Roebling’s Delaware Aqueduct

The original canal, built to transport anthracite coal from northeastern Pennsylvania’s great Lackawanna coal fields to New York City, used a slack-water crossing of the Delaware River between Lackawaxen, Pennsylvania and Minisink Ford, New York. A still pool had been formed by damming the Delaware, into which the boats were brought down through locks built on both banks. They then crossed the river either by momentum or hand haulage along a ferry rope strung between the banks, while the mules were carried over separately on a small rope ferry. Even under ideal conditions the crossing was slow and a serious operational snag. At worst, during high water in spring and fall, the passage was impossible and canal operation had to be suspended days at a time. A further hazard was conflict with considerable traffic of timber rafts on the river. The rafts men, forced to traverse the low canal dam either by shooting it on the water flowing over the crest or passing through a sluiceway, were generally hostile and constantly engaged the canal company in physical and legal harassment. An aqueduct had been projected from the canal’ s beginning. It was included among the scheduled improvements as money from canal profits became available. In February 1846 the canal directors authorized the aqueduct, and by late December two proposals had been received. One was for a conventional, trussed timber six-span structure on masonry piers. The other, submitted by John A. Roebling, a civil engineer of Saxonburg, Pennsylvania, was for a four-span wire cable suspension aqueduct. Following an inspection trip to the Allegheny Aqueduct, a similar structure built by Roebling in Pittsburgh, the contract was awarded for the four span scheme, which was not only cheaper but also reduced impeding flood waters and ice because of fewer river piers. Another major advantage was that the suspension spans could be erected without false work in the river.

The superstructure of the aqueduct is supported on parallel wire cables, one on each side of the bridge, seated on cast iron saddles mounted on squat stone towers that stand about four feet above the top of the trunk described below. Each of the 8 1/2in-diameter cables is composed of 2,150 wrought iron wires spun in place and anchored to eye bar anchor chains. The chains are encased in cement grout to exclude air and moisture and thus prevent rusting, and embedded in stone masonry anchor blocks. The cables are wrapped continuously with a tight fitted wire. The flume was of heavy wood construction holding about 6 feet of water. It was 17 feet wide at the bottom, 19 feet at the water line and 20 feet at the top. Its sides were built up of two thicknesses of 2 1/2 inch untreated white pine plank, laid tight on opposite diagonals and caulked up to the waterline, in effect forming rigid, solid lattice-trussed webs. The floor was of double plank placed on transverse double floor beams which hung from I 1/4 inch-diameter wrought iron rods.

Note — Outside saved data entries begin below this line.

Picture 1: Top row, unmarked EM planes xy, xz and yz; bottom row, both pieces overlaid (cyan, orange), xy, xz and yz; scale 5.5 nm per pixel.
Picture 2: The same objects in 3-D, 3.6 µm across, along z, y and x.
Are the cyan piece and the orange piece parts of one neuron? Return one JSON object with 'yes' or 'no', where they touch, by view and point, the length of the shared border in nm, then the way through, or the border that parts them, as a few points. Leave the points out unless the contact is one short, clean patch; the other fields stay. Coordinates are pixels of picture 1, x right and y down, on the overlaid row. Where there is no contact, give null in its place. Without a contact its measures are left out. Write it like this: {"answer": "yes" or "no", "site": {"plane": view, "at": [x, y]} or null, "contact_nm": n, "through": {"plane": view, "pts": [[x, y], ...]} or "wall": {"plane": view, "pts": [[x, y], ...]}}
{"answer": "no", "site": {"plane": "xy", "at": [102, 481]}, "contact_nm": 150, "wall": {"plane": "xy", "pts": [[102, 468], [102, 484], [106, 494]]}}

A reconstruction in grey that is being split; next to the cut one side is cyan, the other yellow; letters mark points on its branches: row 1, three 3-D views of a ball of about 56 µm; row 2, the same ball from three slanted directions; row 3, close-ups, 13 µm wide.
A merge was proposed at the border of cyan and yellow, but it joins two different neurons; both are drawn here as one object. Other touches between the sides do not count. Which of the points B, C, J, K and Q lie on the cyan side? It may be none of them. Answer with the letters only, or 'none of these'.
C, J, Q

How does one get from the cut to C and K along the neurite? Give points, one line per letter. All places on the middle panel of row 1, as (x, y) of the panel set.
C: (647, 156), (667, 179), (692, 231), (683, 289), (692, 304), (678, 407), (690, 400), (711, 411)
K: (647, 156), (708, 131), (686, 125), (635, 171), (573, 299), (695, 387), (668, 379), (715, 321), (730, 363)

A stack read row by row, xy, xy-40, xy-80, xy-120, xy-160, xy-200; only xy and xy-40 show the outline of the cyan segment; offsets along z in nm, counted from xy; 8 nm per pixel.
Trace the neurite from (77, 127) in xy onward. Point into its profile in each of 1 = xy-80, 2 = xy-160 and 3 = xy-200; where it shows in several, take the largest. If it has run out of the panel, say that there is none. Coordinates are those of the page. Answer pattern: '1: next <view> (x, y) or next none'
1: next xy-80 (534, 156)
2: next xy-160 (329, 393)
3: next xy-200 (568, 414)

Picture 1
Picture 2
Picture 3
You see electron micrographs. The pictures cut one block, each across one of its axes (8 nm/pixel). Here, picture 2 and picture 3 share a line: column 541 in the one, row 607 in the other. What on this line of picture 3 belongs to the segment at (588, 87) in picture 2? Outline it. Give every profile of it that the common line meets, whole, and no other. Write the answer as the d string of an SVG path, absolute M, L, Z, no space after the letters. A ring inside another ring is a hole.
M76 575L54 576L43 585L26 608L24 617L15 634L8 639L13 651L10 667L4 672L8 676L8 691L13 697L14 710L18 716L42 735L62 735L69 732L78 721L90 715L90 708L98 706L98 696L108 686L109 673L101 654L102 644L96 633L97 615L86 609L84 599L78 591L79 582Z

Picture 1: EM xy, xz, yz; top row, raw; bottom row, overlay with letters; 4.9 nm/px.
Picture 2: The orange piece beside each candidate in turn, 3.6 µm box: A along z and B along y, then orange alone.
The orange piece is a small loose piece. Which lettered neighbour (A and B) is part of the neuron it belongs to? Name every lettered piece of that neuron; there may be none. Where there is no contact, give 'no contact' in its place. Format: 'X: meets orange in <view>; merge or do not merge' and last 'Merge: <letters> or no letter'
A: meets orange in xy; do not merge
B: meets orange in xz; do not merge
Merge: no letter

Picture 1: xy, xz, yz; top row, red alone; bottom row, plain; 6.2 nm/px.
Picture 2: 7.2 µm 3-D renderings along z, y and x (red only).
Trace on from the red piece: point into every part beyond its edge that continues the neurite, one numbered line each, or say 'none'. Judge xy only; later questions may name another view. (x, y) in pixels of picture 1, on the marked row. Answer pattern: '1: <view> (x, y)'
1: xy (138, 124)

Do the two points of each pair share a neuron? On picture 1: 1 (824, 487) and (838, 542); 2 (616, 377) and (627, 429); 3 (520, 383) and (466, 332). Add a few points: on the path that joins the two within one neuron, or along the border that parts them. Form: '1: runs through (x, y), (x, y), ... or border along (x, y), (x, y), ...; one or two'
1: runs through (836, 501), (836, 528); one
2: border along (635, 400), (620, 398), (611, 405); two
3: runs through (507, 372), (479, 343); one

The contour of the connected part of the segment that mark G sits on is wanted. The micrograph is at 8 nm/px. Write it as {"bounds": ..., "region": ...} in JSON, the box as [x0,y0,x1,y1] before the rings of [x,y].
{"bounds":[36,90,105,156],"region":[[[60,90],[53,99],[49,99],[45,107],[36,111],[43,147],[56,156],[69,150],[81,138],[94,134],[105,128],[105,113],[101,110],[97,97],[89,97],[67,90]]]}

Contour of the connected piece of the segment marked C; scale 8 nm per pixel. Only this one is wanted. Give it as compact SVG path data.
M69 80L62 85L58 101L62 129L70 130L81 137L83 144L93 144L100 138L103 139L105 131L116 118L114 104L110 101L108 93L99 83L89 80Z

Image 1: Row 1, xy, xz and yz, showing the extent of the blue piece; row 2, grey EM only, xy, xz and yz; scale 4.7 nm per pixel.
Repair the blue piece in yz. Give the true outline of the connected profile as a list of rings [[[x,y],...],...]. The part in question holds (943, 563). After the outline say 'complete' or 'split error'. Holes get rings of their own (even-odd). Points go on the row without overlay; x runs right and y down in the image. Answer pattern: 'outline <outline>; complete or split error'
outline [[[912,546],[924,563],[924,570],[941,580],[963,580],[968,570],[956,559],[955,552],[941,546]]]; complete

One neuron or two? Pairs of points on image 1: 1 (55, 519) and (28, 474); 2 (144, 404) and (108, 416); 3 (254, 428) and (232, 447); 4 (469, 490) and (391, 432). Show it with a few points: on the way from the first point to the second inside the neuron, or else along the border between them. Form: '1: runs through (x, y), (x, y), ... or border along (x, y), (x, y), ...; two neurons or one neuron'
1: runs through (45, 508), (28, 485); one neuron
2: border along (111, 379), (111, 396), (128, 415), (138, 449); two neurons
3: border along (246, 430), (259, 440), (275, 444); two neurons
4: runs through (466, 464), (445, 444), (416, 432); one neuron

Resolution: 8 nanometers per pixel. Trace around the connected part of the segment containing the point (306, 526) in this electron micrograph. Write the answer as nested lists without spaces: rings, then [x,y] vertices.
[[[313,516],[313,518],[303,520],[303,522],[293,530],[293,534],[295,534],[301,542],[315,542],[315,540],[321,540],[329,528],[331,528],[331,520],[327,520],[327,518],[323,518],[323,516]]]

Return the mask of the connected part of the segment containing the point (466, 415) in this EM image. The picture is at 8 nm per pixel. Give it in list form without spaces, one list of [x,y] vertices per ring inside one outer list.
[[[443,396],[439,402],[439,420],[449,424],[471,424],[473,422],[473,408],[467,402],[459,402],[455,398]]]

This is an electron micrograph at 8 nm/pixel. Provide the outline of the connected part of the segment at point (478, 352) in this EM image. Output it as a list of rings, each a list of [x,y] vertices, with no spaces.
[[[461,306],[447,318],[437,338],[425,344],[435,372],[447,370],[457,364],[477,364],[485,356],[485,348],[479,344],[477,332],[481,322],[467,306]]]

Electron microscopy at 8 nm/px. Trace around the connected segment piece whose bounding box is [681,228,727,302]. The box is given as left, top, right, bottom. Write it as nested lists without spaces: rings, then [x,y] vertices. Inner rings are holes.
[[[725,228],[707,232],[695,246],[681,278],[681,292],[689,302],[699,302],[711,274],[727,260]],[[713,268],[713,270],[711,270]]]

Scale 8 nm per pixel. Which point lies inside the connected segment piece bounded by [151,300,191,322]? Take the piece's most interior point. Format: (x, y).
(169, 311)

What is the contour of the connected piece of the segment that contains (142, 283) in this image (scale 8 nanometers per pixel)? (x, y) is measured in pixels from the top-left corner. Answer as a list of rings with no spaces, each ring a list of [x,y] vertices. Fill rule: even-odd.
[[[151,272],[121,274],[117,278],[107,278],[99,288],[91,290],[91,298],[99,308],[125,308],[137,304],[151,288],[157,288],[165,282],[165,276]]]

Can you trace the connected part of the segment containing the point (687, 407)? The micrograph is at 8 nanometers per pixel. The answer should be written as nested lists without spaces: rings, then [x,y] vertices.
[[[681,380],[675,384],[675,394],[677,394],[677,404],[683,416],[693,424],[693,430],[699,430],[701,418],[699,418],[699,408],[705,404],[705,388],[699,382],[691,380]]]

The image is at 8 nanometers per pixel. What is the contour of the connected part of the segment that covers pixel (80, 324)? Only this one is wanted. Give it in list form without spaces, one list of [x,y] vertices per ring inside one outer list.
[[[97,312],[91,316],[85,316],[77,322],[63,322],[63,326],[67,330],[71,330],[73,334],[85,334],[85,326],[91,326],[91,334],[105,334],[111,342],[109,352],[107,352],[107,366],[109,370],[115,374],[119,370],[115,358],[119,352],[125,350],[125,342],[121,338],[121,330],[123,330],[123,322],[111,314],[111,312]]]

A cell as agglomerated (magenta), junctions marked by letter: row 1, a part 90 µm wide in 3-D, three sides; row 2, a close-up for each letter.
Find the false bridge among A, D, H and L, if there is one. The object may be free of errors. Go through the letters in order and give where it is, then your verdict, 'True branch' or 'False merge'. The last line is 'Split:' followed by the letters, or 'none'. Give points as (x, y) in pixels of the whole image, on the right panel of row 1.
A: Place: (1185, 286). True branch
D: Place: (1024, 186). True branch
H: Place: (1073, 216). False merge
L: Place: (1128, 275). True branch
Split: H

These suspender rods doubled over the cables in stirrup form, and their bottom ends were threaded for the floor beam nuts. They were supported on the cables by means of small cast iron saddles clamped to the cables and prevented from sliding by spacer bars where needed. An 8-foot towpath was cantilevered out from each side of the flume, level with its top. The stiffness of the woodwork, including the flume and the two towpaths, was such that it was capable of sustaining its own weight, leaving the cables to carry their own weight and the water load. The aqueduct superstructure was 535 ft long, with three spans of about 131 ft and one of about 141 ft. Its flume was wide enough to accommodate boats of 130-ton capacity. Placed in service after the last deepening and widening of the canal was completed in 1852, these large boats had the advantage of being river worthy, thus eliminating the need for transshipment on reaching the Hudson. The last boat moved over the waterway in 1898. The Delaware River aqueduct was then purchased privately and converted into a highway bridge. A fire in 1932 destroyed the woodwork on a portion of the structure. A simple floor system was substituted and the toll bridge reopened to the public, giving over four decades of further service. Faced with mounting maintenance costs, the last private owner closed the bridge and in 1979 sold it to the National Park Service. After temporary repairs, the bridge was reopened to pedestrians in 1980. Studies of the soundness of the structure preceded a more permanent rehabilitation which also restored the basic historic aspects of the bridge. The permanent rehabilitation was completed in 1995 and the bridge was reopened to vehicles.